PASSAGE TO READ:
The code does become somewhat ugly with these cases, but you know every case has been covered, and that it will work.

Maybe later it's decided to go back and fix it to use the separation between physical and derivative securities that was originally considered but not done due to lack of time. It could then look like this:

    data Security = PhysicalSecurity { description :: String, exchange :: Exchange, isin :: String } 
                  | DerivativeSecurity { description :: String, exchange :: Exchange }
Again this type change would drive a pass through the code, fixing it up to compile.

    foo (PhysicalSecurity { isin = i }) = ...
    foo (DerivativeSecurity {}) = ...
Again you'll know when you're done because the program will successfully compile. In this case, splitting the data type seems to have led to better, clearer code. It might be worthwhile to factor out a helper type to simplify the Security type:

    data SecurityBase = SecurityBase { description :: String, exchange :: Exchange }
    data Security = PhysicalSecurity { base :: SecurityBase, isin :: String }
                  | DerivativeSecurity { base :: SecurityBase }
Although you may find this complicates other things as you "follow the types" and change the code to match. There are surely other approaches; so far this has stuck with simple data types, but typeclasses could also be used. You may want to constrain Bonds to using a PhysicalSecurity, and Options to using a DerivativeSecurity, and there are various ways that could be enforced. And so on.

SUPPLIED DATA:
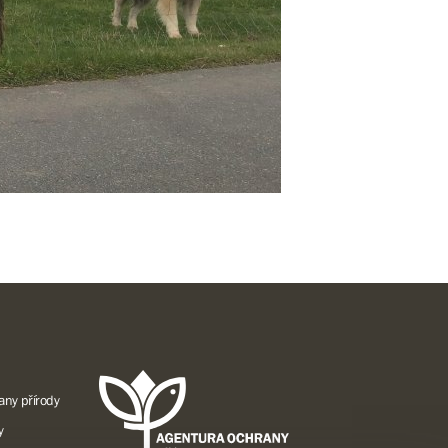
any přírody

WORK REQUEST: Decide whether each statement agrees with the passage on splitting the Security type, and answer yes or no, quoting the words from the passage that settle it. (a) Splitting the data type appears to have produced better, clearer code. (b) In the split version, DerivativeSecurity carries an isin field. (c) The passage rules out typeclasses as an approach. Work only from the passage on splitting the Security type.

RESPONSE:
(a) Yes: "In this case, splitting the data type seems to have led to better, clearer code."
(b) No: "DerivativeSecurity { description :: String, exchange :: Exchange }"
(c) No: "typeclasses could also be used."